Condylotomy has been shown to work most favorably in cases of anterior disc displacement, especially in the setting of disc displacement with reduction. Modified condylotomy can effect disc reduction and alter favorably the natural course of internal derangement in reducing disc displacement A posteriorly directed osteotomy is more likely to be associated with excessive condylar sag, if not condylar displacement by unopposed lateral pterygoid activity. Medial pterygoid muscle is deliberately stripped from the inferior aspect of the proximal segment to produce condylar sag with modified condylotomy. To minimize ir prevent condylar sag, lateral pterygoid stripping is minimized in vertical ramus osteotomy for mandibular setback. Bite disturbance is minimized with a brief (1 week –unilateral, 2-3 weeks-bilateral) period of maxillomandibular fixation followed by a period (3-4 weeks-bilateral, 5 weeks-unlateral) of training elastic use. Bite disturbance is more common in the setting of bilateral condylotomy, pre-existing malocclusion, and missing molars on the operated side.
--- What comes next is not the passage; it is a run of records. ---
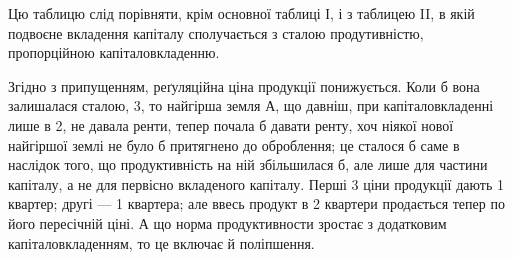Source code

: \noindent{}Цю
таблицю слід порівняти, крім основної таблиці І, і з таблицею II, в якій
подвоєне вкладення капіталу сполучається з сталою продутивністю, пропорційною
капіталовкладенню.

Згідно з припущенням, реґуляційна ціна продукції понижується. Коли б
вона залишалася сталою, 3, то найгірша земля $А$, що давніш, при
капіталовкладенні лише в 2, не давала ренти, тепер почала б давати
ренту, хоч ніякої нової найгіршої землі не було б притягнено до оброблення;
це сталося б саме в наслідок того, що продуктивність на ній збільшилася б, але
лише для частини капіталу, а не для первісно вкладеного капіталу. Перші 3 ціни продукції дають 1 квартер; другі — 1 квартера; але ввесь продукт в
2 квартери продається тепер по його пересічній ціні. А що норма продуктивности
зростає з додатковим капіталовкладенням, то це включає й поліпшення.

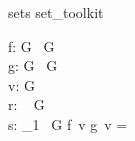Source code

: \documentclass{article}
\begin{document}
\begin{zsection}
\SECTION sets \parents set\_toolkit
\end{zsection}

\begin{zed}
   [G]
\end{zed}

\begin{axdef}
   f: G \rel \power~G \\
   g: G \fun \power~G \\
   v: G \\
   r: \finset~ G \\
   s: \finset_1~ G
\where
   f~v \cap g~v = \emptyset
\end{axdef}
\end{document}

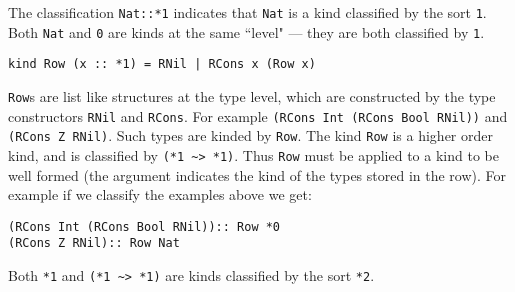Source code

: \documentclass{sigplanconf}
\begin{document}
The classification {\tt Nat::*1} indicates that {\tt Nat} is a kind classified
by the sort {\tt *1}. Both {\tt Nat} and {\tt *0} are kinds at the same
``level"  --- they are both classified by {\tt *1}.

\begin{verbatim}
kind Row (x :: *1) = RNil | RCons x (Row x)
\end{verbatim}

\noindent
{\tt Row}s are list like structures at the type level,
which are constructed by the type constructors {\tt RNil} and {\tt RCons}.
For example {\tt (RCons Int (RCons Bool RNil))} and {\tt (RCons Z RNil)}.
Such types are kinded by {\tt Row}.
The kind {\tt Row} is a higher order kind, and is classified by
\verb+(*1 ~> *1)+.  Thus {\tt Row} must be applied to a kind to be well formed
(the argument indicates the kind of the types stored in the row).
For example if we classify the examples above we get:
\begin{verbatim}
(RCons Int (RCons Bool RNil)):: Row *0
(RCons Z RNil):: Row Nat
\end{verbatim}
\noindent
Both \verb+*1+ and \verb+(*1 ~> *1)+ are
kinds classified by the sort \verb+*2+.  
\end{document}
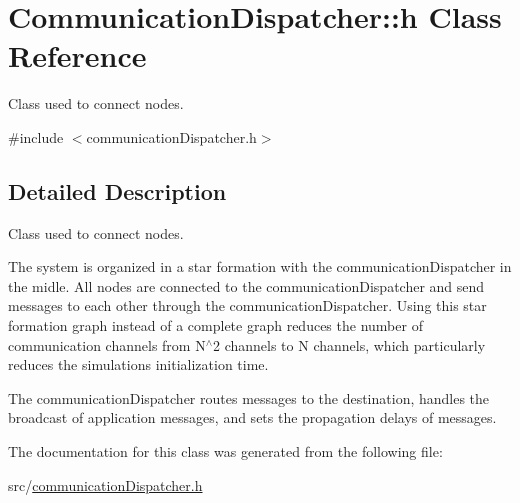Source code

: \hypertarget{class_communication_dispatcher_1_1h}{}\section{Communication\+Dispatcher\+:\+:h Class Reference}
\label{class_communication_dispatcher_1_1h}


Class used to connect nodes.  




{\ttfamily \#include $<$communication\+Dispatcher.\+h$>$}



\subsection{Detailed Description}
Class used to connect nodes. 

The system is organized in a star formation with the communication\+Dispatcher in the midle. All nodes are connected to the communication\+Dispatcher and send messages to each other through the communication\+Dispatcher. Using this star formation graph instead of a complete graph reduces the number of communication channels from N$^\wedge$2 channels to N channels, which particularly reduces the simulation\textquotesingle{}s initialization time.

The communication\+Dispatcher routes messages to the destination, handles the broadcast of application messages, and sets the propagation delays of messages. 

The documentation for this class was generated from the following file\+:\begin{DoxyCompactItemize}
\item 
src/\hyperlink{communication_dispatcher_8h}{communication\+Dispatcher.\+h}\end{DoxyCompactItemize}
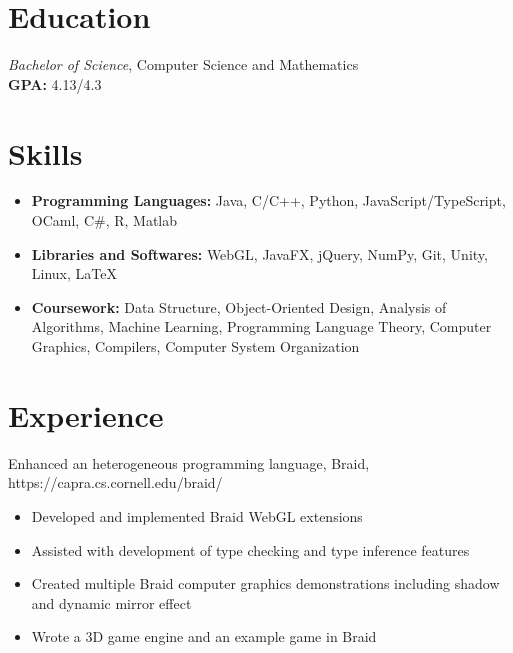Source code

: \documentclass{resume}
\begin{document}



\section{Education}
\textit{Bachelor of Science}, Computer Science and Mathematics\\
\textbf{GPA: }4.13/4.3

\section{Skills}
\begin{itemize}[parsep=0.5ex]
  \item \textbf{Programming Languages:} Java, C/C++, Python, JavaScript/TypeScript, OCaml, C\#, R, Matlab
  \item \textbf{Libraries and Softwares:} WebGL, JavaFX, jQuery, NumPy, Git, Unity, Linux, \LaTeX
  \item \textbf{Coursework: }Data Structure, Object-Oriented Design, Analysis of Algorithms, Machine Learning, Programming Language Theory, Computer Graphics, Compilers, Computer System Organization
\end{itemize}

\section{Experience}
Enhanced an heterogeneous programming language, Braid, https://capra.cs.cornell.edu/braid/
\begin{itemize}
  \item Developed and implemented Braid WebGL extensions
  \item Assisted with development of type checking and type inference features
  \item Created multiple Braid computer graphics demonstrations including shadow and dynamic mirror effect
  \item Wrote a 3D game engine and an example game in Braid
\end{itemize}
\end{document}
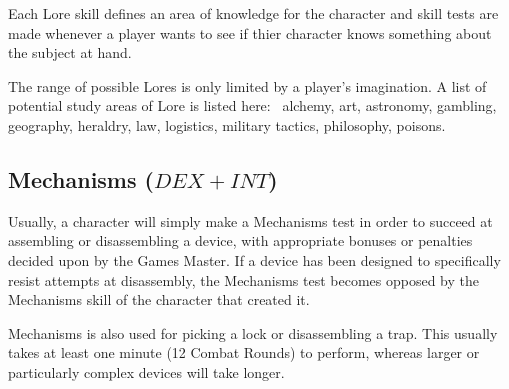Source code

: Each Lore skill defines an area of knowledge for the character and skill tests are made whenever a player wants to see if thier character knows something about the subject at hand. 

The range of possible Lores is only limited by a player’s imagination. A list of potential study areas of Lore is listed here:  alchemy, art, astronomy, gambling, geography, heraldry, law, logistics, military tactics, philosophy, poisons.


\subsection{Mechanisms ($DEX+INT$)}
Usually, a character will simply make a Mechanisms test in order to succeed at assembling or disassembling a device, with appropriate bonuses or penalties decided upon by the Games Master. If a device has been designed to specifically resist attempts at disassembly, the Mechanisms test becomes opposed by the Mechanisms skill of the character that created it. 

Mechanisms is also used for picking a lock or disassembling a trap. This usually takes at least one minute (12 Combat Rounds) to perform, whereas larger or particularly complex devices will take longer.

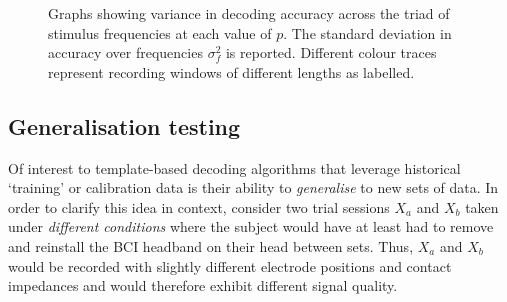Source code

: \begin{figure}[h]

\hfill
{}
\caption[Graphs showing variance in decoding accuracy across the triad of stimulus frequencies at each value of $p$.]{Graphs showing variance in decoding accuracy across the triad of stimulus frequencies at each value of $p$. The standard deviation in accuracy over frequencies $\sigma_f^2$ is reported. Different colour traces represent recording windows of different lengths as labelled.}
\label{fig:freq-var-plots}
\end{figure}


\subsection{Generalisation testing}
\label{subsection:generalisation-testing}
Of interest to template-based decoding algorithms that leverage historical `training' or calibration data is their ability to \textit{generalise} to new sets of data. In order to clarify this idea in context, consider two trial sessions $X_a$ and $X_b$ taken under \textit{different conditions} where the subject would have at least had to remove and reinstall the BCI headband on their head between sets. Thus, $X_a$ and $X_b$ would be recorded with slightly different electrode positions and contact impedances and would therefore exhibit different signal quality.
Ligation of anterior teeth can allow for dental compensation and minimize open bite malocclusion especially after bilateral condylotomy.
- Condylar “sag” and loss of ramus height can lead to a posterior occlusal prematurity on the side of a modified condylotomy. Occlusion changes following discectomy, if any, are mild and transient. Joint noise is more common after discectomy because of intraarticular scarring/adhesions.
- The mean distance from the internal maxillary artery to the midsigmoid ramus is only 3.3 mm. In addition to the risk of injury to the internal maxillary artery, a branch of the internal maxillary artery, the masseteric artery, passes through the sigmoid notch to supply the masseter muscle. Both arteries are at risk during modified condylotomy.